Cuatro estrategias para superar la ansiedad social

Una psicóloga nos ofrece el camino para no fracasar en un evento.

Nuestros nervios tienen a traicionarnos ante un reto social: una fiesta, una presentación en la oficina o una cita con el chico que tanto te gusta. Las manos sudorosas, el corazón acelerado, el rostro enrojecido y las palabras que no salen suelen ser algunos síntomas de esa ansiedad social que nos atrapa.

La doctora en psicología Jill P. Weber, autora del libro Técnicas Probadas para Detener la Ansiedad, afirma que debemos salir del círculo vicioso que nos empuja a aislarnos. “Esta respuesta es una forma de reducir la ansiedad en el momento, pero a la larga nos aleja cada vez más de nuestro deseo natural de tener relaciones cercanas o intercambios sociales significativos”, dice.

Por ello, mientras más te conectes con los demás más fácil será todo. Para iniciar este camino, Weber propone cuatro estrategias.

Hablar

Antes de ingresar a su próximo evento social, piensa en dos o tres temas de los que puedas hablar. “Desafíate a ti misma para discutir estos temas sin importar cuán ansiosa te estás sintiendo”, dice la psicóloga.

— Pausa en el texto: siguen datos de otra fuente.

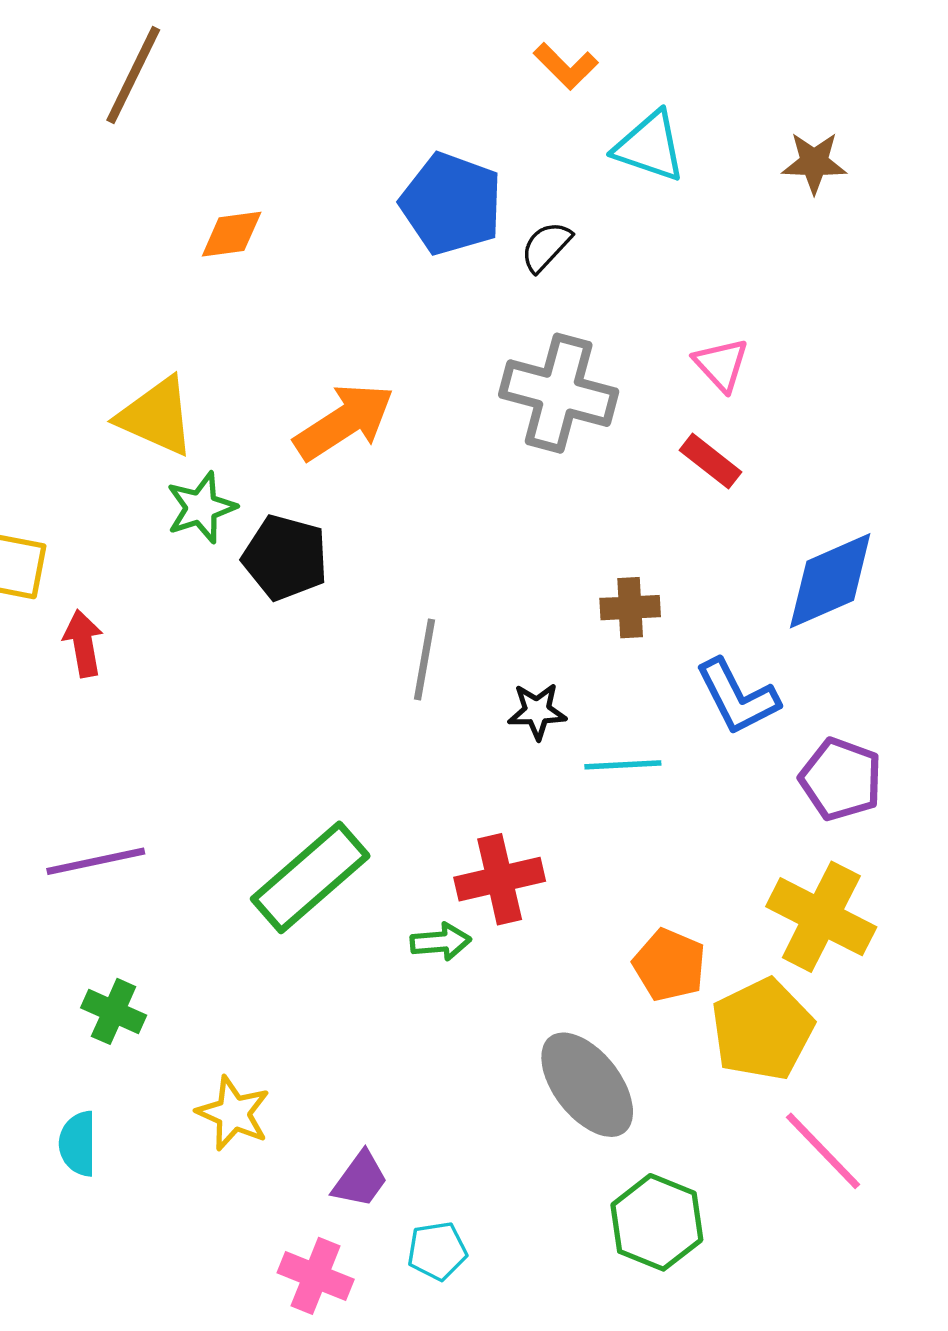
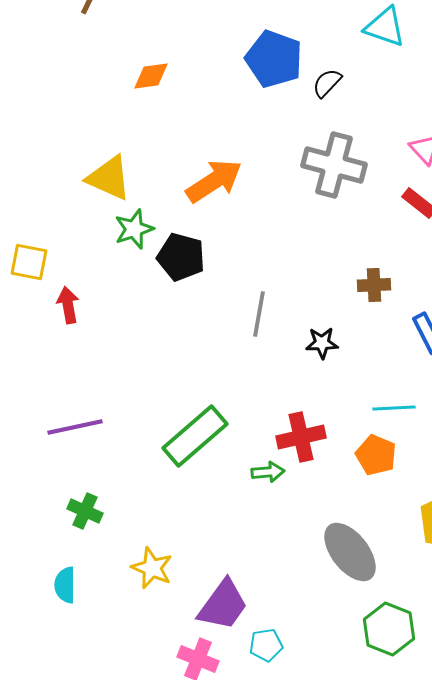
cyan line: (623, 765) -> (394, 408), moved
orange pentagon: (669, 965) -> (376, 455), moved
purple trapezoid: (360, 1179) -> (223, 605), size x1.6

Aconseja también aprender a escuchar a otros y saber cuándo intervenir, para que esa persona se sienta especial. Haz varias preguntas y reflexiona sobre lo que dice.

Hacer contacto visual

Aunque te cueste, debes intentarlo. Varias investigaciones revelan que mirar a otros a los ojos disminuye la ansiedad social.  “Nuestros sistemas nerviosos se conectan a través del contacto visual. Mirar a los demás y ver la bondad, la calidez o el interés le da a tu cerebro la respuesta en el momento que dice que eres querido y bienvenido”, destaca Weber.

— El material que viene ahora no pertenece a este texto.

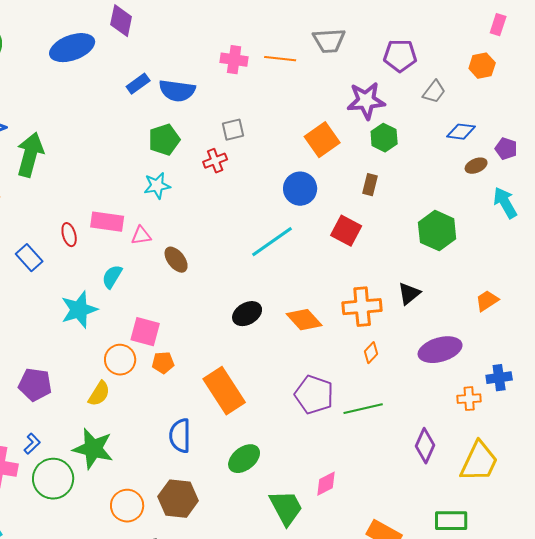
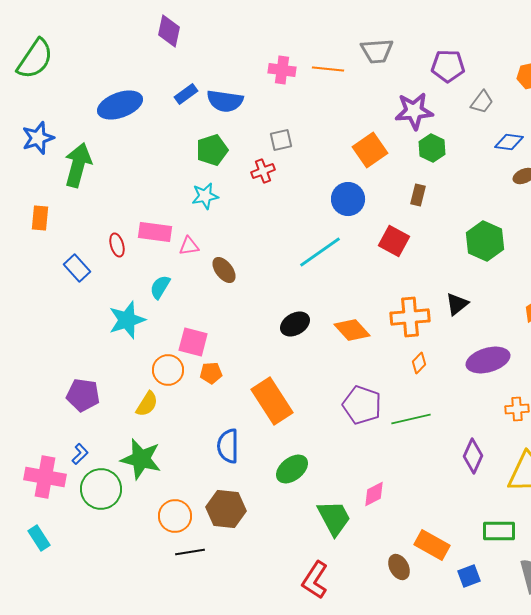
blue ellipse: (72, 48) -> (120, 105), moved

Imagina los peores escenarios

Antes de entrar en la próxima situación que sabes te pondrá nerviosa, haz una lista de lo que temes. En una columna escribe cómo lidiarías con esa situación y dale una respuesta positiva. Si por ejemplo crees que te van a ignorar, entonces planea mantenerte ocupada escuchando a todos y haciendo contacto visual.

Respira

Por última, la doctora Weber recomienda respirar para que tu cuerpo se siente más relajado. “Cada vez que respiras profundamente y exhalas, cambia tu sistema nervioso. El ritmo cardíaco comienza a disminuir, las palmas dejan de sudar y volverás a ser encantadora”, afirma.